Would you please transcribe the entire listing exactly?

--------

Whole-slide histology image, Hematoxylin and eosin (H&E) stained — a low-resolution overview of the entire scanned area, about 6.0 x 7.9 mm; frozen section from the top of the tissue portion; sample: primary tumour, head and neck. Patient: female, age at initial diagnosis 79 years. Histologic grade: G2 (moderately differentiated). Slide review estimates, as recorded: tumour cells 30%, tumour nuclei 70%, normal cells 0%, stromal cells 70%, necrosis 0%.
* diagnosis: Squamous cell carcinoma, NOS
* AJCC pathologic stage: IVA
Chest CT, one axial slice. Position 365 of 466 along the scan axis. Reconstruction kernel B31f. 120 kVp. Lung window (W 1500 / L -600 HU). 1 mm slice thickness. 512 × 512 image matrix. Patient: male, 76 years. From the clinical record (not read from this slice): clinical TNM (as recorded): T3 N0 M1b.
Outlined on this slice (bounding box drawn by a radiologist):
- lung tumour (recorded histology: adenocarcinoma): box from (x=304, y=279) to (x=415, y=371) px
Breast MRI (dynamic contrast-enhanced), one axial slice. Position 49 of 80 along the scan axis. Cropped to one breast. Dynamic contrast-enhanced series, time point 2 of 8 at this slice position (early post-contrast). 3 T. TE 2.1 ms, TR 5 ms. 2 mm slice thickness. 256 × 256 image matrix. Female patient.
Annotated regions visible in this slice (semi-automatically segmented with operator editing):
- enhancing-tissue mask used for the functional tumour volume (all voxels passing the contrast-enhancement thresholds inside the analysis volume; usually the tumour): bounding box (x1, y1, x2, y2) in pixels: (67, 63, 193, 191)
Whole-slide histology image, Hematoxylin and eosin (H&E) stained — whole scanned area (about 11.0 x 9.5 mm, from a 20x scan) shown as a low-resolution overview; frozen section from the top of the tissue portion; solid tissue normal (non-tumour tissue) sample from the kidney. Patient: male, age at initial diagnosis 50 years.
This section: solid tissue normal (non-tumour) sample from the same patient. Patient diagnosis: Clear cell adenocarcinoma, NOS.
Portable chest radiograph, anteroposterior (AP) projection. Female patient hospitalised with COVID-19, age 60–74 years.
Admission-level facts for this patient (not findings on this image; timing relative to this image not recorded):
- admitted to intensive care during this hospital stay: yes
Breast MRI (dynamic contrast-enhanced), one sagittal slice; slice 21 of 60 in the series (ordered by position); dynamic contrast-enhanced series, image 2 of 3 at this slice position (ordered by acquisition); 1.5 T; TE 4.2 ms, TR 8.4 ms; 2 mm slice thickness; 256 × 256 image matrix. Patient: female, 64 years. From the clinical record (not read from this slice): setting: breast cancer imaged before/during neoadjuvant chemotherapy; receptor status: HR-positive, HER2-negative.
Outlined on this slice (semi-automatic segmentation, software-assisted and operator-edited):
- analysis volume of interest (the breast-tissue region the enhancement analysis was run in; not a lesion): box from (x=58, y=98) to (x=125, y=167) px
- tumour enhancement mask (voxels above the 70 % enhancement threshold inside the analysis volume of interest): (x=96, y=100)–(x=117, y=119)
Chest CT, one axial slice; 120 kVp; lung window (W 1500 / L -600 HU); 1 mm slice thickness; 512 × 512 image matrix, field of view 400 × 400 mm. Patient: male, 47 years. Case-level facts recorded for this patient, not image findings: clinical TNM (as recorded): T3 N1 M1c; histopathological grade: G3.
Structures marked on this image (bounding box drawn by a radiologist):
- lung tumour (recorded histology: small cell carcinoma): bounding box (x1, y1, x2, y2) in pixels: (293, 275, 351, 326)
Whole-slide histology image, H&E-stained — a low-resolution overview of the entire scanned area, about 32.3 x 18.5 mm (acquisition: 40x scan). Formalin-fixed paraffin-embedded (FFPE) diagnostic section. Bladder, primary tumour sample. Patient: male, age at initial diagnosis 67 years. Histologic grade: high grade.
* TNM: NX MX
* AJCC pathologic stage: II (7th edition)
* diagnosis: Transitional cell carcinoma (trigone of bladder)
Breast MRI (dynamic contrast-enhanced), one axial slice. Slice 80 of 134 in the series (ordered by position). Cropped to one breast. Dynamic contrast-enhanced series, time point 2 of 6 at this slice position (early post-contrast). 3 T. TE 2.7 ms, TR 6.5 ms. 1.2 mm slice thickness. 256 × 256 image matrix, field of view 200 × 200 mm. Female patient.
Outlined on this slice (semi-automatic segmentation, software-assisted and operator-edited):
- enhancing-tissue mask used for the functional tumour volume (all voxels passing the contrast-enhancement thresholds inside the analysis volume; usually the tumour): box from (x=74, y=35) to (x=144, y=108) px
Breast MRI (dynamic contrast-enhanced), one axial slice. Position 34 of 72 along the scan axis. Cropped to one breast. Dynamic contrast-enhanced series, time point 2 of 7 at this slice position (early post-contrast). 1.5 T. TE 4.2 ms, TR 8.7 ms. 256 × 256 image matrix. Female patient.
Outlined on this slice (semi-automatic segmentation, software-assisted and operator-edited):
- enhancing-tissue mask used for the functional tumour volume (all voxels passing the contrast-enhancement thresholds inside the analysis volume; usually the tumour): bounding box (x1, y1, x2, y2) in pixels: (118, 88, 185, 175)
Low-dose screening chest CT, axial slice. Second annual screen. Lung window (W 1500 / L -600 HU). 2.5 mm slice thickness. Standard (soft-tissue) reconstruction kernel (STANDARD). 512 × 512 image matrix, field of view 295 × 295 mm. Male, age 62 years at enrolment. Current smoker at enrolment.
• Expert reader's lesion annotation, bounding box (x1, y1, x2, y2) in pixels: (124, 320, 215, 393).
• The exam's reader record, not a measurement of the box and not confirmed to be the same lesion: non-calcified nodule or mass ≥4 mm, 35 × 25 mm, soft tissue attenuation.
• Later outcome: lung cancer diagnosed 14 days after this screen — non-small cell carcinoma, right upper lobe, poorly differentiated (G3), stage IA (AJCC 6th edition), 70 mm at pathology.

--------

◆ **EXERCISE ANSWER**
Whole-slide histology image, Hematoxylin and eosin (H&E) stained — a low-resolution overview of the entire scanned area, about 6.0 x 7.9 mm; frozen section from the top of the tissue portion; sample: primary tumour, head and neck. Patient: female, age at initial diagnosis 79 years. Histologic grade: G2 (moderately differentiated). Slide review estimates, as recorded: tumour cells 30%, tumour nuclei 70%, normal cells 0%, stromal cells 70%, necrosis 0%.
* diagnosis: Squamous cell carcinoma, NOS
* AJCC pathologic stage: IVA
Chest CT, one axial slice. Position 365 of 466 along the scan axis. Reconstruction kernel B31f. 120 kVp. Lung window (W 1500 / L -600 HU). 1 mm slice thickness. 512 × 512 image matrix. Patient: male, 76 years. From the clinical record (not read from this slice): clinical TNM (as recorded): T3 N0 M1b.
Outlined on this slice (bounding box drawn by a radiologist):
- lung tumour (recorded histology: adenocarcinoma): box from (x=304, y=279) to (x=415, y=371) px
Breast MRI (dynamic contrast-enhanced), one axial slice. Position 49 of 80 along the scan axis. Cropped to one breast. Dynamic contrast-enhanced series, time point 2 of 8 at this slice position (early post-contrast). 3 T. TE 2.1 ms, TR 5 ms. 2 mm slice thickness. 256 × 256 image matrix. Female patient.
Annotated regions visible in this slice (semi-automatically segmented with operator editing):
- enhancing-tissue mask used for the functional tumour volume (all voxels passing the contrast-enhancement thresholds inside the analysis volume; usually the tumour): bounding box (x1, y1, x2, y2) in pixels: (67, 63, 193, 191)
Whole-slide histology image, Hematoxylin and eosin (H&E) stained — whole scanned area (about 11.0 x 9.5 mm, from a 20x scan) shown as a low-resolution overview; frozen section from the top of the tissue portion; solid tissue normal (non-tumour tissue) sample from the kidney. Patient: male, age at initial diagnosis 50 years.
This section: solid tissue normal (non-tumour) sample from the same patient. Patient diagnosis: Clear cell adenocarcinoma, NOS.
Portable chest radiograph, anteroposterior (AP) projection. Female patient hospitalised with COVID-19, age 60–74 years.
Admission-level facts for this patient (not findings on this image; timing relative to this image not recorded):
- admitted to intensive care during this hospital stay: yes
Breast MRI (dynamic contrast-enhanced), one sagittal slice; slice 21 of 60 in the series (ordered by position); dynamic contrast-enhanced series, image 2 of 3 at this slice position (ordered by acquisition); 1.5 T; TE 4.2 ms, TR 8.4 ms; 2 mm slice thickness; 256 × 256 image matrix. Patient: female, 64 years. From the clinical record (not read from this slice): setting: breast cancer imaged before/during neoadjuvant chemotherapy; receptor status: HR-positive, HER2-negative.
Outlined on this slice (semi-automatic segmentation, software-assisted and operator-edited):
- analysis volume of interest (the breast-tissue region the enhancement analysis was run in; not a lesion): box from (x=58, y=98) to (x=125, y=167) px
- tumour enhancement mask (voxels above the 70 % enhancement threshold inside the analysis volume of interest): (x=96, y=100)–(x=117, y=119)
Chest CT, one axial slice; 120 kVp; lung window (W 1500 / L -600 HU); 1 mm slice thickness; 512 × 512 image matrix, field of view 400 × 400 mm. Patient: male, 47 years. Case-level facts recorded for this patient, not image findings: clinical TNM (as recorded): T3 N1 M1c; histopathological grade: G3.
Structures marked on this image (bounding box drawn by a radiologist):
- lung tumour (recorded histology: small cell carcinoma): bounding box (x1, y1, x2, y2) in pixels: (293, 275, 351, 326)
Whole-slide histology image, H&E-stained — a low-resolution overview of the entire scanned area, about 32.3 x 18.5 mm (acquisition: 40x scan). Formalin-fixed paraffin-embedded (FFPE) diagnostic section. Bladder, primary tumour sample. Patient: male, age at initial diagnosis 67 years. Histologic grade: high grade.
* TNM: NX MX
* AJCC pathologic stage: II (7th edition)
* diagnosis: Transitional cell carcinoma (trigone of bladder)
Breast MRI (dynamic contrast-enhanced), one axial slice. Slice 80 of 134 in the series (ordered by position). Cropped to one breast. Dynamic contrast-enhanced series, time point 2 of 6 at this slice position (early post-contrast). 3 T. TE 2.7 ms, TR 6.5 ms. 1.2 mm slice thickness. 256 × 256 image matrix, field of view 200 × 200 mm. Female patient.
Outlined on this slice (semi-automatic segmentation, software-assisted and operator-edited):
- enhancing-tissue mask used for the functional tumour volume (all voxels passing the contrast-enhancement thresholds inside the analysis volume; usually the tumour): box from (x=74, y=35) to (x=144, y=108) px
Breast MRI (dynamic contrast-enhanced), one axial slice. Position 34 of 72 along the scan axis. Cropped to one breast. Dynamic contrast-enhanced series, time point 2 of 7 at this slice position (early post-contrast). 1.5 T. TE 4.2 ms, TR 8.7 ms. 256 × 256 image matrix. Female patient.
Outlined on this slice (semi-automatic segmentation, software-assisted and operator-edited):
- enhancing-tissue mask used for the functional tumour volume (all voxels passing the contrast-enhancement thresholds inside the analysis volume; usually the tumour): bounding box (x1, y1, x2, y2) in pixels: (118, 88, 185, 175)
Low-dose screening chest CT, axial slice. Second annual screen. Lung window (W 1500 / L -600 HU). 2.5 mm slice thickness. Standard (soft-tissue) reconstruction kernel (STANDARD). 512 × 512 image matrix, field of view 295 × 295 mm. Male, age 62 years at enrolment. Current smoker at enrolment.
• Expert reader's lesion annotation, bounding box (x1, y1, x2, y2) in pixels: (124, 320, 215, 393).
• The exam's reader record, not a measurement of the box and not confirmed to be the same lesion: non-calcified nodule or mass ≥4 mm, 35 × 25 mm, soft tissue attenuation.
• Later outcome: lung cancer diagnosed 14 days after this screen — non-small cell carcinoma, right upper lobe, poorly differentiated (G3), stage IA (AJCC 6th edition), 70 mm at pathology.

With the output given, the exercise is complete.